Although organizations face a wide variety of cyber security issues today, phishing surprisingly remains a popular attack vector. Over the course of Q2 2019, Kaspersky’s anti-phishing tool alone raised nearly 44 million red flags.
These constant attacks have a real impact. The FBI’s 2018 Internet Crime Report showed that phishing and other email account compromise attacks costed US businesses some $1.2 billion, with phishing accounting for over $48 million.
The rising volume and sophistication of phishing attacks and identity theft attempts is particularly concerning for larger companies, where every employee and their technology represents a potential weak link that threatens the whole network. However, cyber security firms have not sat idly by while hackers and attackers get smarter. The industry has evolved too.
Today’s security experts recommend turning to the following three tactics to help companies prevent attacks.
Training Has Become a Priority
Perhaps the biggest vulnerability when it comes to phishing attacks is users themselves. Even with the best technology and standards in place, a careless user, or even one that simply doesn’t recognize an attack, an cause chaos.
One 2017 study found that 66% of malware is installed via malicious email attachments, while 93% of all social attacks were phishing related. Many of these incidents stem not from faulty security, but from users who simply don’t know to recognize the signs of a potential phishing attack. Training employees is a good way to mitigate these instances and can help inform every user about well-known techniques and red flags to look for. This doesn’t always refer to simply having a course taught once a year, although that certainly helps.
Today, training tools offer more customized systems that can constantly test users and adapt to their level of sophistication. Hoxhunt, for one, offers tailor-made training programs that incrementally educate users and add complexity to tests to continuously improve their ability to react. By testing your team with simulated phishing messages, it exposes people to the different phishing tactics they are likely to encounter, and tailoring training to help them spot and avoid them, Hoxhunt’s gamified training can make a significant dent in the number of successful attacks a company faces.
While education is not the silver bullet to stop phishing attacks, it does significantly reduce the number of attacks that succeed, and it can help fill in the gaps where tech-based protection falls short.
Machine Learning and AI Deployed Proactively
Machine learning and artificial intelligence (AI) have become mainstays in the tech industry, and the cyber security sector has capitalized on the technologies. When it comes to phishing attacks, this is undoubtedly a boon, as the volume of attempts and vulnerabilities continues to expand.
A study by security firm GreatHorn found that between 2018 and 2019 there has been a 25% increase in the number of phishing attacks that evade standard security defenses, and over half of the companies it surveyed reported seeing threats at least weekly.
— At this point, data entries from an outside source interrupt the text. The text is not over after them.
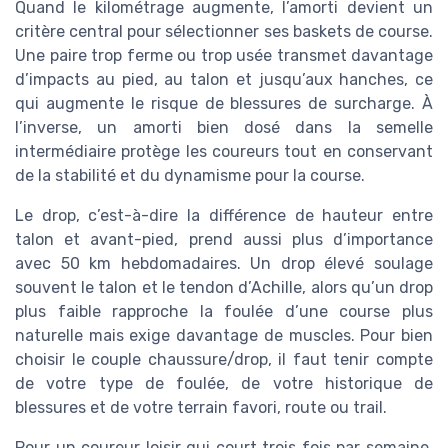
Quand le kilométrage augmente, l’amorti devient un
critère central pour sélectionner ses baskets de course.
Une paire trop ferme ou trop usée transmet davantage
d’impacts au pied, au talon et jusqu’aux hanches, ce
qui augmente le risque de blessures de surcharge. À
l’inverse, un amorti bien dosé dans la semelle
intermédiaire protège les coureurs tout en conservant
de la stabilité et du dynamisme pour la course.
Le drop, c’est-à-dire la différence de hauteur entre
talon et avant-pied, prend aussi plus d’importance
avec 50 km hebdomadaires. Un drop élevé soulage
souvent le talon et le tendon d’Achille, alors qu’un drop
plus faible rapproche la foulée d’une course plus
naturelle mais exige davantage de muscles. Pour bien
choisir le couple chaussure/drop, il faut tenir compte
de votre type de foulée, de votre historique de
blessures et de votre terrain favori, route ou trail.
Pour un coureur loisir qui court trois fois par semaine,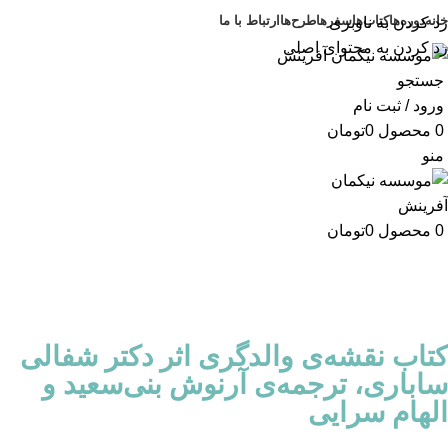
خانه
دوره‌ها
کتاب‌ها
سفرها
طرح‌ها
ارتباط با ما
رد کردن به ناوبری
رد کردن به محتوای اصلی
جستجو
ورود / ثبت نام
0
محصول
0
تومان
منو
0
محصول
0
تومان
کتاب نقشه‌ی والدگری اثر دکتر شفالی
ساباری، ترجمه‌ی آرنوش بنی‌سعید و
الهام سرایی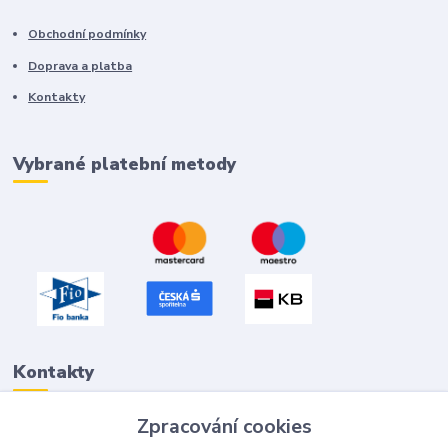
Obchodní podmínky
Doprava a platba
Kontakty
Vybrané platební metody
Kontakty
Zpracování cookies
Petr "Tivan" Hejna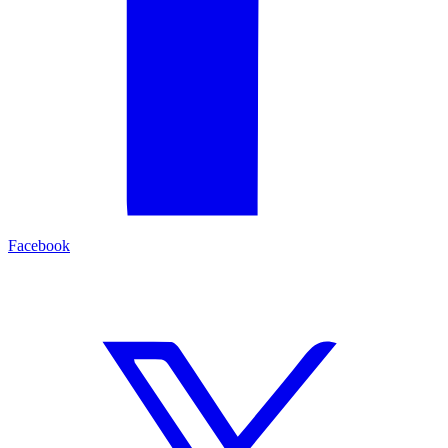
Facebook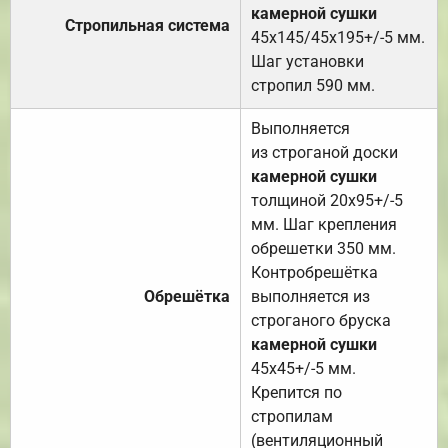
камерной сушки
Стропильная система
45х145/45х195+/-5 мм.
Шаг установки
стропил 590 мм.
Выполняется
из строганой доски
камерной сушки
толщиной 20х95+/-5
мм. Шаг крепления
обрешетки 350 мм.
Контробрешётка
Обрешётка
выполняется из
строганого бруска
камерной сушки
45х45+/-5 мм.
Крепится по
стропилам
(вентиляционный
With the number of attempts on the rise, it’s difficult for humans to keep track of and identify new attacks as they emerge. Especially as hackers also increase their sophistication levels to perform more dangerous phishing attacks, security tools require fast thinking and reaction times that are measured in milliseconds, not minutes.
Machine learning is nothing new for the sector, as Gmail’s spam filter proves. The company’s system delays delivery of roughly 0.05% of all email traffic to scan for phishing attempts, with a success rate of 99.9% of spam blocked. However, for companies without the massive resources of Google, AI still offers a great way to quickly and more effectively scan incoming emails and communications.
By scanning and learning about new vulnerabilities as it monitors communications, machine learning and AI powered cybersecurity can always be on top of new attack vectors and recognize red flags more quickly than the human eye can.
Improving Access Control
Some innovations don’t have to recreate the wheel to make an impact. Indeed, one of the most useful tools organizations and cyber security firms have found is one of the simplest better and more enforced implementation of two-factor authentication (2FA).
The goal with many cases of phishing is to start by discovering a user’s access credentials through a fake site masquerading as a legitimate one. When users input their password, it’s immediately stolen. However, 2FA can significantly reduce this risk by requiring an added layer of security that isn’t tied to user passwords. In many cases, a second-layer credential can be a code sent via SMS or encrypted messaging to users who can input it into their login screen.
These types of 2FA can be bypassed, though they remain a valuable tool. On the other hand, many companies (such as Google, for instance), use physical security keys that generate randomized codes that can’t be easily cracked.
While a return to physical security sounds sub-optimal for many companies, it also offers a more fool-proof security measure. Token and random key generators are relatively easy to implement, and they have the added benefit of not requiring passwords to be transmitted over vulnerable communications before they’re used for logins.
A Constant Battle
Regardless of the innovation cyber security firms make, the battle against phishing is constantly being waged. Hackers continue to evolve their tactics to bypass even the most advanced tools, but the industry has not sad idly by. Instead, the technology and methods we use to protect our businesses against phishing continue to improve as well.